Here is what I was talking about. I finally found that picture from my "see how low I can get my MPG" experiment. I managed to get it down to 10 MPG for 25 miles, but you can clearly see the upper number on the axis of the graph is still 50.


----------



## putercents (Apr 1, 2016)

diesel said:


> Isn't it always winter in Canada, though?


 EH? you making fun of the fact we all live in igloos? Americans are just lucky that we are not very good firebugs or your White House would be an ash pile!! lol


----------



## Cruzator (Dec 31, 2014)

I've been looking for this thread for a while, just to convince me that I'm not loosing my mind. My car has always had 50 as the upper number on the right side of the economy trend graph. A few months ago, my battery went dead and when I got it started again, I noticed the upper number was 30 MPG. I didn't think much about it and thought it would change. I have driven for a couple of months now with fuel economy between 45 and 49 MPG (calculated) and showing 46 MPG on my trip average and also the 500 mile averages, with 25 and 50 mile averages in the 70's (due to my long down hill decent from the mountains every day). The number on the right has never gone back to 50 MPG, although the graph bars appear to be accurate with the 50 MPG reading. I have tried resetting it, and it still stays on 30. Maybe I should unhook the battery again. Does anybody have any ideas on how to get this back to 50 on the display? Not a big deal, but I would kind of like it to be correct.


----------



## Rivergoer (Mar 30, 2017)

Cruzator said:


> I've been looking for this thread for a while, just to convince me that I'm not loosing my mind. My car has always had 50 as the upper number on the right side of the economy trend graph. A few months ago, my battery went dead and when I got it started again, I noticed the upper number was 30 MPG. I didn't think much about it and thought it would change. I have driven for a couple of months now with fuel economy between 45 and 49 MPG (calculated) and showing 46 MPG on my trip average and also the 500 mile averages, with 25 and 50 mile averages in the 70's (due to my long down hill decent from the mountains every day). The number on the right has never gone back to 50 MPG, although the graph bars appear to be accurate with the 50 MPG reading. I have tried resetting it, and it still stays on 30. Maybe I should unhook the battery again. Does anybody have any ideas on how to get this back to 50 on the display? Not a big deal, but I would kind of like it to be correct.
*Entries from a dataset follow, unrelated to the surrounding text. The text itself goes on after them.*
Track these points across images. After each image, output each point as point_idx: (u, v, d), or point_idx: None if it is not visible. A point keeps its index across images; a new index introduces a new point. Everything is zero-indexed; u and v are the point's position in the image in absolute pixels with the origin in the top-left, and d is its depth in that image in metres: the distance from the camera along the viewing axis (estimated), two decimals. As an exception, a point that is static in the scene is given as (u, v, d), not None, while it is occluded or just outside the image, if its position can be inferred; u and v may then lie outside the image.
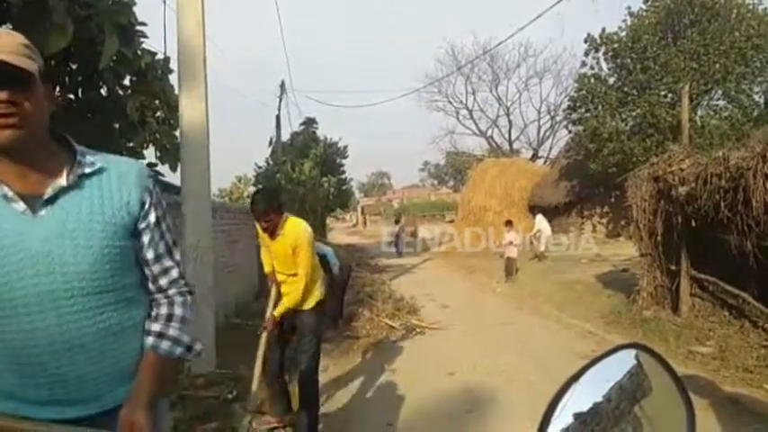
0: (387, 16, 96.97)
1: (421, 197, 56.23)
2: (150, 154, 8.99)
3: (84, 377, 1.34)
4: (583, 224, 20.78)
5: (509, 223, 13.49)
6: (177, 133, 8.84)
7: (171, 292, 1.47)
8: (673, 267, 7.24)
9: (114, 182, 1.38)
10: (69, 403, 1.34)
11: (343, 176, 24.85)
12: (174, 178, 9.97)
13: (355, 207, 62.39)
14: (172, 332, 1.43)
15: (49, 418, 1.31)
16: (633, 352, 0.94)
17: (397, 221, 25.03)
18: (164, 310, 1.46)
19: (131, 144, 8.64)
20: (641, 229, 7.48)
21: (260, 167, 22.07)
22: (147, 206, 1.42)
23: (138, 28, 7.42)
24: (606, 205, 19.65)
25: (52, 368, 1.30)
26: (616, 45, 17.76)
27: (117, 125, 8.35)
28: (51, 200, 1.30)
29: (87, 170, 1.36)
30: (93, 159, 1.38)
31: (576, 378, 0.88)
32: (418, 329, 7.71)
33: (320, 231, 17.65)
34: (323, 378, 5.73)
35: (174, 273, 1.48)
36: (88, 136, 7.86)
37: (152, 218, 1.43)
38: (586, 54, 18.73)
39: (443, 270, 16.54)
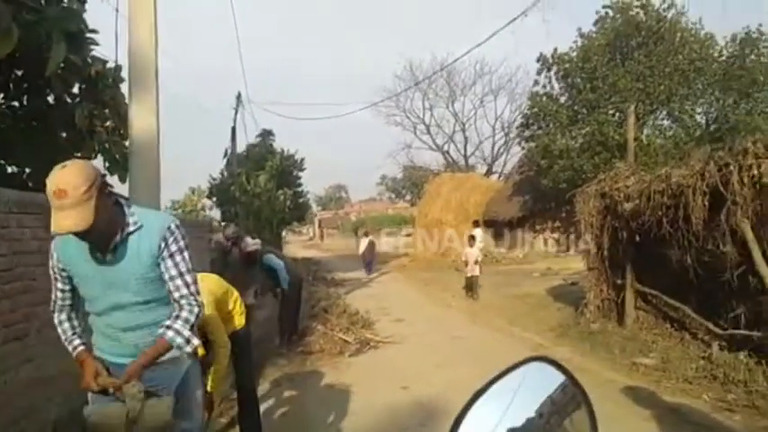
0: (345, 31, 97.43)
1: (378, 211, 56.33)
2: (98, 164, 8.70)
3: (134, 346, 2.24)
4: (535, 238, 21.24)
5: (471, 239, 12.88)
6: (126, 143, 8.59)
7: (182, 302, 2.21)
8: (619, 281, 7.47)
9: (147, 234, 2.15)
10: (125, 356, 2.24)
11: (299, 189, 24.64)
12: (123, 189, 9.70)
13: (312, 220, 62.01)
14: (176, 326, 2.17)
15: (116, 362, 2.27)
16: (552, 366, 0.97)
17: (366, 234, 22.44)
18: (175, 313, 2.21)
19: (79, 154, 8.33)
20: (589, 243, 7.71)
21: (215, 179, 21.69)
22: (163, 246, 2.16)
23: (89, 35, 7.22)
24: (557, 220, 20.14)
25: (120, 339, 2.26)
26: (567, 65, 18.33)
27: (64, 134, 8.06)
28: (113, 250, 2.14)
29: (132, 228, 2.14)
30: (136, 219, 2.15)
31: (482, 392, 0.92)
32: (372, 343, 7.70)
33: (276, 245, 17.42)
34: (276, 393, 5.69)
35: (184, 290, 2.20)
36: (33, 145, 7.57)
37: (166, 253, 2.17)
38: (539, 73, 19.28)
39: (399, 284, 16.59)
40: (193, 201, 32.17)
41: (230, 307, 3.87)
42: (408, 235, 30.77)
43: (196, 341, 2.24)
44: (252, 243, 7.54)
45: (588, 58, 17.87)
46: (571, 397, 0.96)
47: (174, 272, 2.18)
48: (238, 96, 22.02)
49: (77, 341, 2.32)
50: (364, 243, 20.77)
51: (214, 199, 21.70)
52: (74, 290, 2.31)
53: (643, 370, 5.76)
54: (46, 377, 4.16)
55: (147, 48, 5.38)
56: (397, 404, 5.12)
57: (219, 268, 6.39)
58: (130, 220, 2.14)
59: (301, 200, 25.17)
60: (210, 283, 3.64)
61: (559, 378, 0.95)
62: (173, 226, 2.19)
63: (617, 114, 17.17)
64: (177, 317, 2.20)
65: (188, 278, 2.21)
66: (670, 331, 6.77)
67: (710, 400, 4.77)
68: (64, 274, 2.26)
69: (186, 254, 2.21)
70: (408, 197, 55.33)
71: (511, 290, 12.36)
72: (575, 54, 18.46)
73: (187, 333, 2.18)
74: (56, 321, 2.37)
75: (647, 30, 17.61)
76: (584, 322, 7.72)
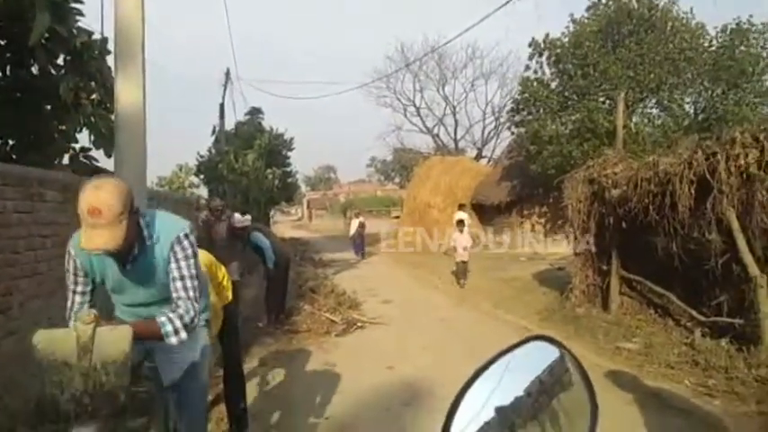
0: (337, 10, 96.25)
1: (367, 192, 56.35)
2: (84, 138, 8.55)
3: None
4: (522, 223, 21.34)
5: (461, 223, 11.91)
6: (113, 117, 8.45)
7: (179, 303, 2.32)
8: (604, 267, 7.54)
9: (161, 245, 2.31)
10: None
11: (288, 169, 24.50)
12: (109, 164, 9.58)
13: (301, 201, 61.86)
14: (170, 315, 2.27)
15: None
16: (552, 344, 0.97)
17: (357, 215, 21.12)
18: (173, 307, 2.32)
19: (63, 127, 8.19)
20: (576, 228, 7.76)
21: (202, 157, 21.48)
22: (172, 254, 2.32)
23: (74, 5, 7.05)
24: (545, 205, 20.22)
25: None
26: (559, 50, 18.24)
27: (48, 106, 7.90)
28: (132, 260, 2.29)
29: (148, 242, 2.29)
30: (152, 231, 2.29)
31: (482, 370, 0.90)
32: (359, 324, 7.73)
33: (264, 224, 17.33)
34: (262, 372, 5.70)
35: (182, 293, 2.32)
36: (17, 117, 7.42)
37: (173, 258, 2.31)
38: (530, 58, 19.16)
39: (387, 266, 16.63)
40: (180, 178, 31.81)
41: (219, 279, 3.88)
42: (397, 217, 30.79)
43: (183, 335, 2.30)
44: (241, 220, 7.48)
45: (580, 44, 17.78)
46: (558, 377, 0.96)
47: (176, 274, 2.32)
48: (227, 73, 21.74)
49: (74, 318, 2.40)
50: (355, 224, 20.03)
51: (201, 176, 21.51)
52: (93, 290, 2.42)
53: (626, 354, 5.84)
54: (28, 351, 4.12)
55: (133, 19, 5.25)
56: (383, 384, 5.16)
57: (206, 244, 6.34)
58: (147, 232, 2.29)
59: (290, 180, 25.05)
60: (200, 256, 3.66)
61: (552, 358, 0.95)
62: (182, 235, 2.33)
63: (607, 102, 17.16)
64: (174, 311, 2.30)
65: (188, 282, 2.34)
66: (654, 317, 6.86)
67: (692, 386, 4.85)
68: (86, 277, 2.37)
69: (192, 261, 2.36)
70: (397, 179, 55.34)
71: (497, 274, 12.45)
72: (566, 40, 18.36)
73: (178, 324, 2.28)
74: (67, 282, 2.42)
75: (638, 17, 17.54)
76: (569, 307, 7.80)
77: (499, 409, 0.89)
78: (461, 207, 17.21)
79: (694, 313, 6.15)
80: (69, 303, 2.40)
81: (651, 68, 16.74)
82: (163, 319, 2.26)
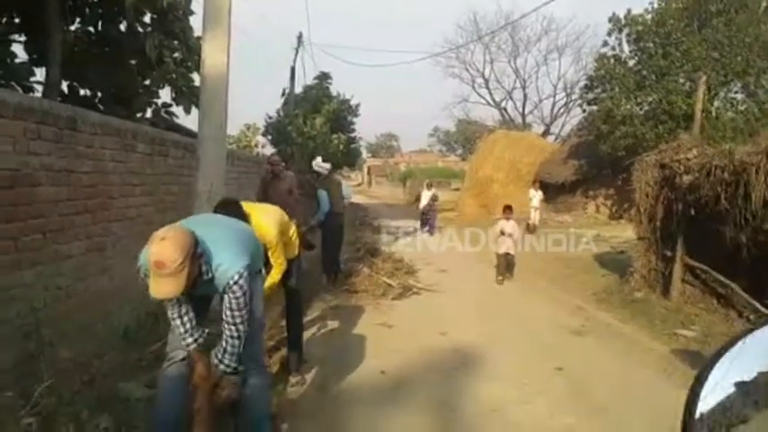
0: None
1: (428, 162, 56.04)
2: (165, 94, 9.01)
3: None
4: (587, 204, 20.89)
5: (508, 209, 9.51)
6: (193, 76, 8.86)
7: (225, 327, 2.74)
8: (668, 253, 7.41)
9: (218, 281, 2.66)
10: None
11: (353, 135, 24.76)
12: (186, 120, 10.03)
13: (362, 166, 62.34)
14: (219, 357, 2.77)
15: None
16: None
17: (429, 186, 17.75)
18: (223, 345, 2.78)
19: (147, 83, 8.67)
20: (642, 213, 7.63)
21: (271, 118, 22.00)
22: (225, 294, 2.68)
23: (164, -34, 7.39)
24: (612, 187, 19.71)
25: None
26: (640, 27, 17.48)
27: (134, 62, 8.37)
28: (197, 288, 2.60)
29: (205, 278, 2.61)
30: (209, 269, 2.62)
31: (727, 347, 0.90)
32: (414, 290, 7.95)
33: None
34: (321, 325, 6.04)
35: (229, 319, 2.72)
36: (104, 70, 7.88)
37: (226, 296, 2.69)
38: (609, 34, 18.46)
39: (444, 238, 16.66)
40: (248, 137, 32.67)
41: (289, 235, 4.17)
42: (457, 189, 30.66)
43: (233, 364, 2.80)
44: (322, 165, 7.73)
45: (663, 21, 16.98)
46: None
47: (227, 305, 2.71)
48: (299, 37, 22.06)
49: (189, 339, 2.80)
50: (426, 196, 17.10)
51: (269, 137, 22.05)
52: None
53: (683, 341, 5.80)
54: (118, 287, 4.57)
55: (222, -16, 5.48)
56: (436, 347, 5.39)
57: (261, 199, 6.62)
58: (204, 269, 2.61)
59: (353, 145, 25.28)
60: (276, 214, 4.01)
61: None
62: (231, 282, 2.68)
63: (687, 83, 16.40)
64: (225, 351, 2.78)
65: (236, 312, 2.72)
66: (715, 307, 6.73)
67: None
68: None
69: (241, 299, 2.71)
70: (459, 151, 54.87)
71: (557, 253, 12.35)
72: (649, 17, 17.56)
73: (233, 365, 2.79)
74: (169, 315, 2.82)
75: (729, -4, 16.54)
76: (627, 290, 7.73)
77: (739, 384, 0.87)
78: (535, 184, 16.75)
79: (758, 306, 6.01)
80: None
81: (739, 51, 15.82)
82: (215, 361, 2.77)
This original thread took a lot of detours around the OP's point, which is exactly what you're reporting...the Y axis is now showing 30 MPG instead of the normal 50 MPG. That has got to be some sort of glitch.

As @diesel pointed out with a photo a couple of posts above, his Y axis remained at 50 MPG always, even when he forced his MPG well BELOW 30 MPG for 30 miles. My '14 CTD always shows 50 MPG on the Y axis too (70K miles on the odometer).

Since your issue started after the battery went dead, it would definitely be worth a try to disconnect the battery for a minute or two then reconnect and see if it 'reboots' the DIC. 

If that fails, I'd find a dealer that will look into the issue. The Y axis should ALWAYS be 50 MPG. The Gen 1 CTD is NOT a 30 MPG car by any stretch of the imagination (unless you're lead-footing it in city traffic 7 days a week).


----------



## Cruzator (Dec 31, 2014)

Thanks, Rivergoer. I agree. I will give that a try.


----------



## Aranarth (Oct 18, 2016)

Just wanted to note, my graph is also 30miles by 30mpg. I'm pretty sure it used to be 30miles by 50mpg when I first got the car.
I wonder if the glitch is from the most recent ecu update with the NOX 1 sensor recall...

I don't use the graph anyway I use the range remaining, trip 1 and trip 2 to monitor my fuel economy over a long distance.

I also clear my fuel used and fill up to that amount each fill up.
Trip 1 is fillup to fillup and trip 2 is oil change to oil change.

I use the instant fuel ecomony and 25mile average when actually driving. 

My typical average fuel economy noted by trip 1 is 42 to 44 mpg (650 to 700miles). 
Freeway 25mile average is typically 48 to 55 mpg near the end of my 58mile one way commute.


----------



## Cruzator (Dec 31, 2014)

Thanks, Aranarth. I typically don't use the economy trend either and use the trip meters the same as you. FYI, mine did this long before the last ECU update, after the battery went dead. I did try unhooking the battery and hooking it back up, but nothing changed. ODD that your did the same thing.


----------



## Aranarth (Oct 18, 2016)

I don't remember if you mentioned it or not...
What is your fill-up fuel economy using the trip?


----------



## Cruzator (Dec 31, 2014)

Displayed is usually around 46, figured around 48 to 49. Just crossed over the 50 mpg best score for 500 miles.


----------